A laugh popped out of me-sudden, humorless, ironic.

Litchak frowned. “What’s funny?”

“Nothing,” I said. “It’s you showing up when you did.”

“Huh?”

“Coincidence, Dennis. Just one more coincidence.”

TWENTY-TWO
 

Four days passed. So did my cold, with some medical assistance from Doctor White and forty-eight hours in bed. And so did the worst of the nightmares about guns and water and death.

A number of things happened in those four days.

Item: Andy Greene was apprehended by Washington state officials trying to cross the border into Canada. In the suitcase he had with him were twenty-seven thousand dollars in cash and the Browning 9 mm automatic he had tried to use on me.

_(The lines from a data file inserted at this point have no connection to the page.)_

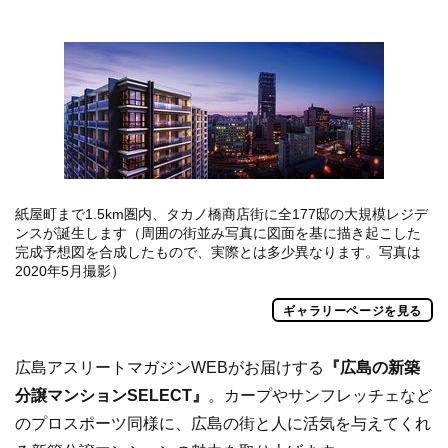
紙屋町まで1.5km圏内、タカノ橋商店街に全177邸の大規模レジデ
ンスが誕生します（周囲の街並み写真に図面を基に描き起こした
完成予想図を合成したもので、実際とは多少異なります。写真は
2020年5月撮影）
ギャラリーページを見る
広島アスリートマガジンWEBがお届けする
『広島の新築
分譲マンションSELECT』
。カープやサンフレッチェなど
のプロスポーツ同様に、広島の街と人に活気を与えてくれ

He refused to talk to anyone except an attorney and was being held for extradition back to California.

Item: The Alcohol and Firearms investigators discovered a case of illicit whiskey hidden in Gus Kellenbeck’s garage, along with certain evidence—nobody told me what it was—which broke the whole bootlegging operation wide open. The distillery turned out to be located on the British Columbia coast, near Prince Rupert; it was raided by Canadian government agents and six other men were arrested. An eighth arrest was made, by the Federal boys a few miles down the coast from Bodega Bay, of a rancher whose barn had been used by Greene and Kellenbeck for storage. Still more arrests were expected on the trucking and distribution end.

Item: Karen Nichols had been charged with the murder of Christine Webster and the attempted murder of me and was being held in the psychiatric ward at San Francisco General. Neither Eberhardt nor anyone else in the Department had been able to talk to her; she went into a violent paranoid reaction each of the two times they tried.

Item: All charges against Martin Talbot were dropped, but he was still hospitalized for observation and treatment. He had not been told about his niece’s arrest, of course; the doctors were afraid the news would destroy all chance for his recovery. But they were not optimistic anyway, according to Donleavy. Neither was I. Even if he did get better, what would he have to come home to, poor bastard?